Instructions to follow: Please reproduce the data line for line, starting at the very beginning and ending at the line that contains "包括实时行情、金融市场数据、价", with both ends included.

+===+

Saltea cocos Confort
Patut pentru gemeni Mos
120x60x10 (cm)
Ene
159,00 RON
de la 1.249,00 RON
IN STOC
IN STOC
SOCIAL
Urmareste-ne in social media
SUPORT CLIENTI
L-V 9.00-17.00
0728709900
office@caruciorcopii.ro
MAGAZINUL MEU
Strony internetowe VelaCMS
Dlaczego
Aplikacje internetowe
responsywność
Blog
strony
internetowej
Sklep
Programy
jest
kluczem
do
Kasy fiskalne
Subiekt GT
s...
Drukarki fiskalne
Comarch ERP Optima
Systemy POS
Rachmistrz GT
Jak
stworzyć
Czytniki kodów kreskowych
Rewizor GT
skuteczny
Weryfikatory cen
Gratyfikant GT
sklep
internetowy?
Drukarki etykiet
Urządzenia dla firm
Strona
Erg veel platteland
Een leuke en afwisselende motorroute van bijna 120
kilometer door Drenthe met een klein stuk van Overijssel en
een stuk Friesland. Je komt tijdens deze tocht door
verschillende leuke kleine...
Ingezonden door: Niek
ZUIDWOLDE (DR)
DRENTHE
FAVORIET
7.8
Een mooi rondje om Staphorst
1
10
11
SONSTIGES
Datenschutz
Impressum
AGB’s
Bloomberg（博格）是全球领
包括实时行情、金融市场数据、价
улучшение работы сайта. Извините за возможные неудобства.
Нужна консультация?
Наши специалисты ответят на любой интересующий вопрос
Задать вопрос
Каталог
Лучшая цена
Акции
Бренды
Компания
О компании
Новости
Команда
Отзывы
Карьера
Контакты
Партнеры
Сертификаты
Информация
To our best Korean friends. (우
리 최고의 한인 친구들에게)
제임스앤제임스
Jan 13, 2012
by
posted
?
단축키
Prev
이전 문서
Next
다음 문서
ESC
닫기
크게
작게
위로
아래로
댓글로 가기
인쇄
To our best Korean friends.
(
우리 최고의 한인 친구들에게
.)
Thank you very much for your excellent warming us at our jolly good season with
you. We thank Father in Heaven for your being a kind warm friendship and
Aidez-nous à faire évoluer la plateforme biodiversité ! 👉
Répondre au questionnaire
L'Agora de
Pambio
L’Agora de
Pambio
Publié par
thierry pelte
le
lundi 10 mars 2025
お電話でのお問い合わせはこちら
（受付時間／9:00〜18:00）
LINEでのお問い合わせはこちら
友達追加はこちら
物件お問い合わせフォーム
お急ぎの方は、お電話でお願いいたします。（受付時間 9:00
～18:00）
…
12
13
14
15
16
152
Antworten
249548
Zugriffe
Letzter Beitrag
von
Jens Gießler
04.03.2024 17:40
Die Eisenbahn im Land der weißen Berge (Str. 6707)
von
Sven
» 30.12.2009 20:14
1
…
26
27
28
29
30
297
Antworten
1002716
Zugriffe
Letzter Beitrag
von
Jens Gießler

+===+

Solved problem:
Saltea cocos Confort
Patut pentru gemeni Mos
120x60x10 (cm)
Ene
159,00 RON
de la 1.249,00 RON
IN STOC
IN STOC
SOCIAL
Urmareste-ne in social media
SUPORT CLIENTI
L-V 9.00-17.00
0728709900
office@caruciorcopii.ro
MAGAZINUL MEU
Strony internetowe VelaCMS
Dlaczego
Aplikacje internetowe
responsywność
Blog
strony
internetowej
Sklep
Programy
jest
kluczem
do
Kasy fiskalne
Subiekt GT
s...
Drukarki fiskalne
Comarch ERP Optima
Systemy POS
Rachmistrz GT
Jak
stworzyć
Czytniki kodów kreskowych
Rewizor GT
skuteczny
Weryfikatory cen
Gratyfikant GT
sklep
internetowy?
Drukarki etykiet
Urządzenia dla firm
Strona
Erg veel platteland
Een leuke en afwisselende motorroute van bijna 120
kilometer door Drenthe met een klein stuk van Overijssel en
een stuk Friesland. Je komt tijdens deze tocht door
verschillende leuke kleine...
Ingezonden door: Niek
ZUIDWOLDE (DR)
DRENTHE
FAVORIET
7.8
Een mooi rondje om Staphorst
1
10
11
SONSTIGES
Datenschutz
Impressum
AGB’s
Bloomberg（博格）是全球领
包括实时行情、金融市场数据、价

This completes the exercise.